_Task data_
======

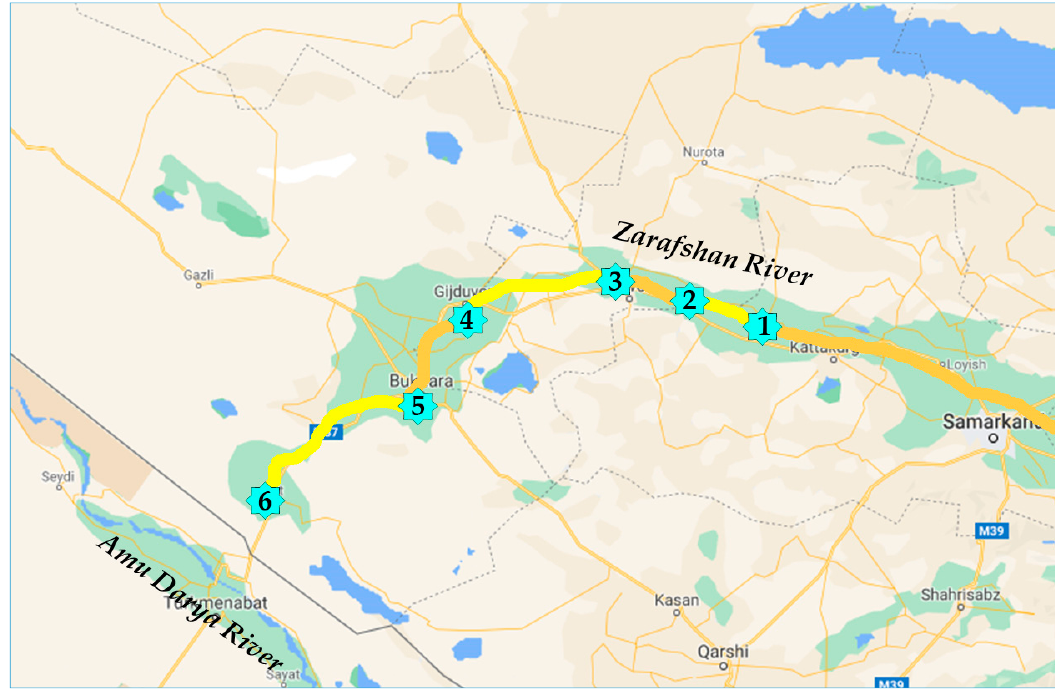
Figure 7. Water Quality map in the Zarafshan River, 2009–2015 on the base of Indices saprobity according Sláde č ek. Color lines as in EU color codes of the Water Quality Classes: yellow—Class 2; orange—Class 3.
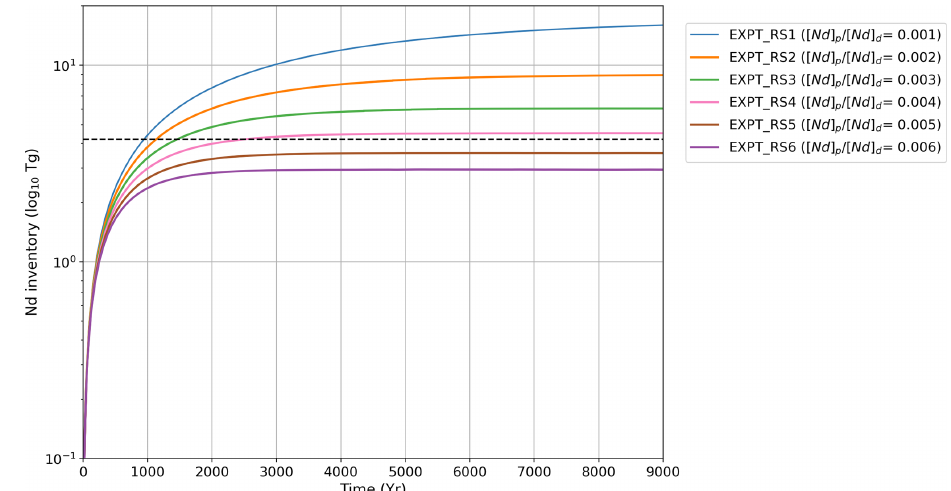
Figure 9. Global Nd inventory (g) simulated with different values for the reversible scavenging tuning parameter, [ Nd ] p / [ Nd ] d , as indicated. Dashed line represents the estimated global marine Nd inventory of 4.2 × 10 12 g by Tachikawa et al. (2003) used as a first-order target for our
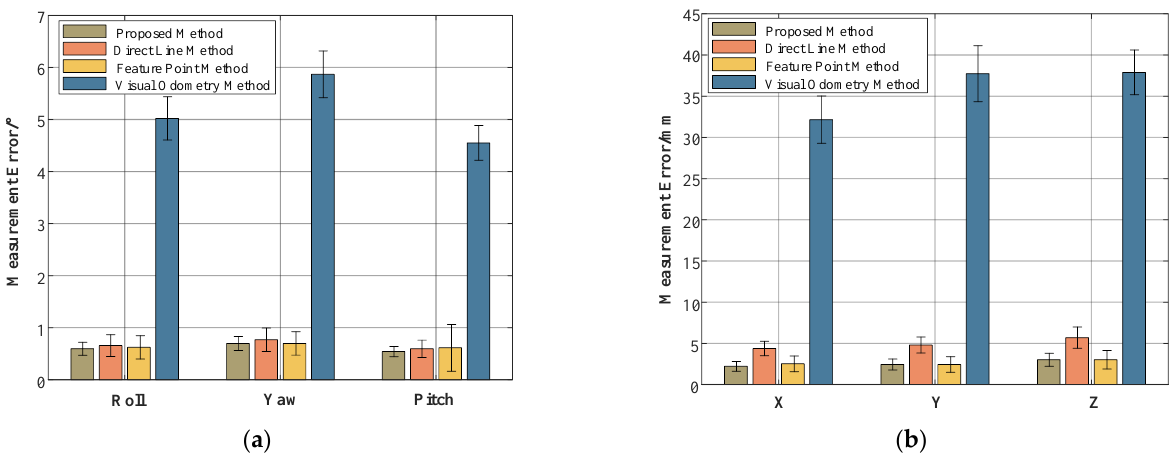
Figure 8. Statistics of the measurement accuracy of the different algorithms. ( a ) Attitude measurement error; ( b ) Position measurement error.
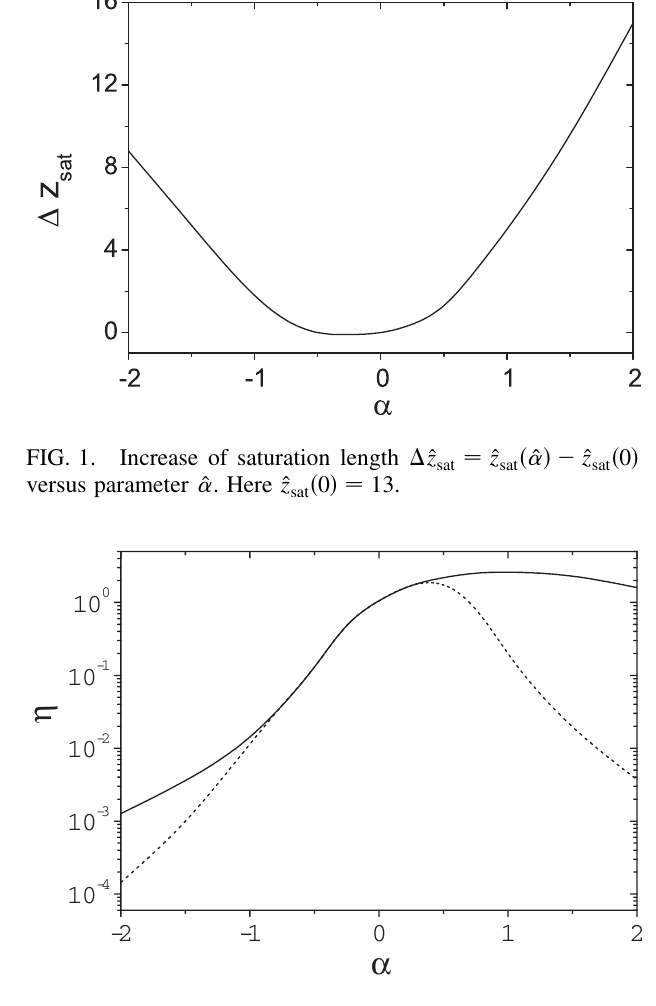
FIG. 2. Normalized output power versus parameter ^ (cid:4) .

======

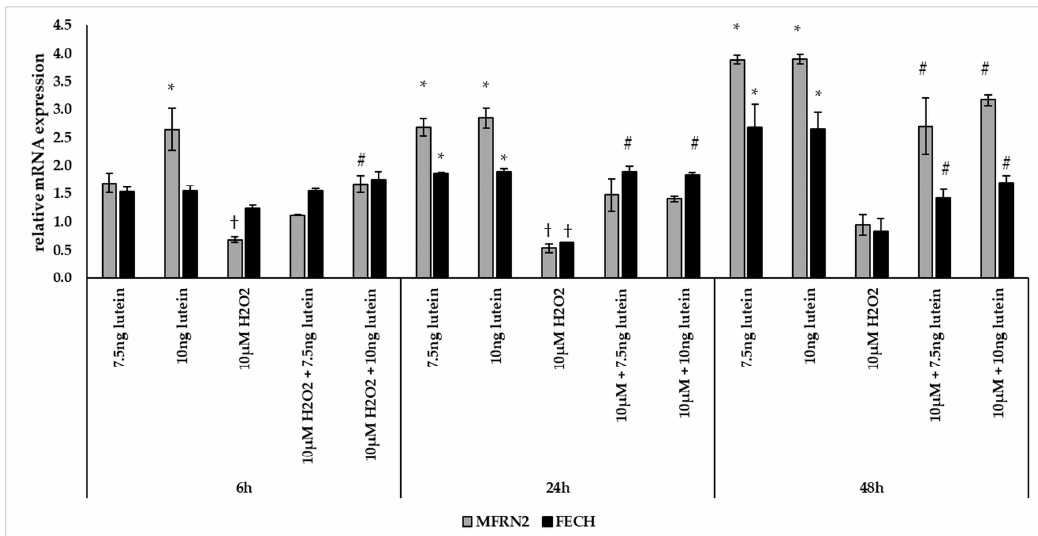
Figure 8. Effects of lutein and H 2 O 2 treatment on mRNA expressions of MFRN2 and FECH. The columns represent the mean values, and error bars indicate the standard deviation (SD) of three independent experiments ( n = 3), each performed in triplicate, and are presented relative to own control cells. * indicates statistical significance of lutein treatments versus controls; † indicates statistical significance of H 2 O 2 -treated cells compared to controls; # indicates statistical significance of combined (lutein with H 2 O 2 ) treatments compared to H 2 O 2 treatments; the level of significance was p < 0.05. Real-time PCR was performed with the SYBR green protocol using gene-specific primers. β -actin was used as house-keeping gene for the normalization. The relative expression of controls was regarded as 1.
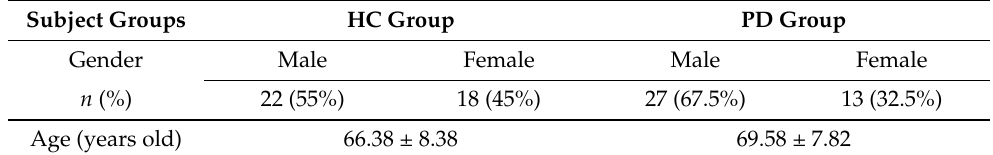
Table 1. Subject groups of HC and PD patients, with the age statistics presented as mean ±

======

_Exercise details_
Pull out all lines from the entries above that include the word "with".

_Exercise answer_
Figure 9. Global Nd inventory (g) simulated with different values for the reversible scavenging tuning parameter, [ Nd ] p / [ Nd ] d , as indicated. Dashed line represents the estimated global marine Nd inventory of 4.2 × 10 12 g by Tachikawa et al. (2003) used as a first-order target for our
Figure 8. Effects of lutein and H 2 O 2 treatment on mRNA expressions of MFRN2 and FECH. The columns represent the mean values, and error bars indicate the standard deviation (SD) of three independent experiments ( n = 3), each performed in triplicate, and are presented relative to own control cells. * indicates statistical significance of lutein treatments versus controls; † indicates statistical significance of H 2 O 2 -treated cells compared to controls; # indicates statistical significance of combined (lutein with H 2 O 2 ) treatments compared to H 2 O 2 treatments; the level of significance was p < 0.05. Real-time PCR was performed with the SYBR green protocol using gene-specific primers. β -actin was used as house-keeping gene for the normalization. The relative expression of controls was regarded as 1.
Table 1. Subject groups of HC and PD patients, with the age statistics presented as mean ±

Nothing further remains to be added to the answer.